Reproduce every line of the data below without any change.

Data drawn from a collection
"""

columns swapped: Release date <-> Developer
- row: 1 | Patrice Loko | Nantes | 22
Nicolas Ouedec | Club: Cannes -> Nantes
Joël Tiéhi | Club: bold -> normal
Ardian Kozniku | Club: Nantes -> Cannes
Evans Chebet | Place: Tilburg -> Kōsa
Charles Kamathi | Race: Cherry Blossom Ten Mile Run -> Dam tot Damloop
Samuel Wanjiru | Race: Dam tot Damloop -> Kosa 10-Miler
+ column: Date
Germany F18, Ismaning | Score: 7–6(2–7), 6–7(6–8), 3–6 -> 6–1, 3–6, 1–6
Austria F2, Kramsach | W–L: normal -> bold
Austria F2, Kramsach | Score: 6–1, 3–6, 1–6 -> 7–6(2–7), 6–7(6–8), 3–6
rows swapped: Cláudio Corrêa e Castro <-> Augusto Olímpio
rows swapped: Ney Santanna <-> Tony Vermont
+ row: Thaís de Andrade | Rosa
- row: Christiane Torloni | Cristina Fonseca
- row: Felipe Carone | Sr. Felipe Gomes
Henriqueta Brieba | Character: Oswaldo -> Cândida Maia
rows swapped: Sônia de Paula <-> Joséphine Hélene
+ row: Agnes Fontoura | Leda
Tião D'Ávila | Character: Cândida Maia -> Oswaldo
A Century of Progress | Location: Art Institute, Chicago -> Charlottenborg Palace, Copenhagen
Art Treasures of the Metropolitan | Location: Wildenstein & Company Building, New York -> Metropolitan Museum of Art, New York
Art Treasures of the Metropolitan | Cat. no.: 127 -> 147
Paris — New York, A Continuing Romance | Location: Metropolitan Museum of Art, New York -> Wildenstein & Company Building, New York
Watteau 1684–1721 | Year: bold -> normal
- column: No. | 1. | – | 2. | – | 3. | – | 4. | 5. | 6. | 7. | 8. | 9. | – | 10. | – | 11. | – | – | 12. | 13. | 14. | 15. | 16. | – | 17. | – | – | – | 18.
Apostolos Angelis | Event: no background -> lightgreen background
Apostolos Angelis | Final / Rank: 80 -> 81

"""

◆ ANSWER TO THE EXERCISE:
columns swapped: Release date <-> Developer
- row: 1 | Patrice Loko | Nantes | 22
Nicolas Ouedec | Club: Cannes -> Nantes
Joël Tiéhi | Club: bold -> normal
Ardian Kozniku | Club: Nantes -> Cannes
Evans Chebet | Place: Tilburg -> Kōsa
Charles Kamathi | Race: Cherry Blossom Ten Mile Run -> Dam tot Damloop
Samuel Wanjiru | Race: Dam tot Damloop -> Kosa 10-Miler
+ column: Date
Germany F18, Ismaning | Score: 7–6(2–7), 6–7(6–8), 3–6 -> 6–1, 3–6, 1–6
Austria F2, Kramsach | W–L: normal -> bold
Austria F2, Kramsach | Score: 6–1, 3–6, 1–6 -> 7–6(2–7), 6–7(6–8), 3–6
rows swapped: Cláudio Corrêa e Castro <-> Augusto Olímpio
rows swapped: Ney Santanna <-> Tony Vermont
+ row: Thaís de Andrade | Rosa
- row: Christiane Torloni | Cristina Fonseca
- row: Felipe Carone | Sr. Felipe Gomes
Henriqueta Brieba | Character: Oswaldo -> Cândida Maia
rows swapped: Sônia de Paula <-> Joséphine Hélene
+ row: Agnes Fontoura | Leda
Tião D'Ávila | Character: Cândida Maia -> Oswaldo
A Century of Progress | Location: Art Institute, Chicago -> Charlottenborg Palace, Copenhagen
Art Treasures of the Metropolitan | Location: Wildenstein & Company Building, New York -> Metropolitan Museum of Art, New York
Art Treasures of the Metropolitan | Cat. no.: 127 -> 147
Paris — New York, A Continuing Romance | Location: Metropolitan Museum of Art, New York -> Wildenstein & Company Building, New York
Watteau 1684–1721 | Year: bold -> normal
- column: No. | 1. | – | 2. | – | 3. | – | 4. | 5. | 6. | 7. | 8. | 9. | – | 10. | – | 11. | – | – | 12. | 13. | 14. | 15. | 16. | – | 17. | – | – | – | 18.
Apostolos Angelis | Event: no background -> lightgreen background
Apostolos Angelis | Final / Rank: 80 -> 81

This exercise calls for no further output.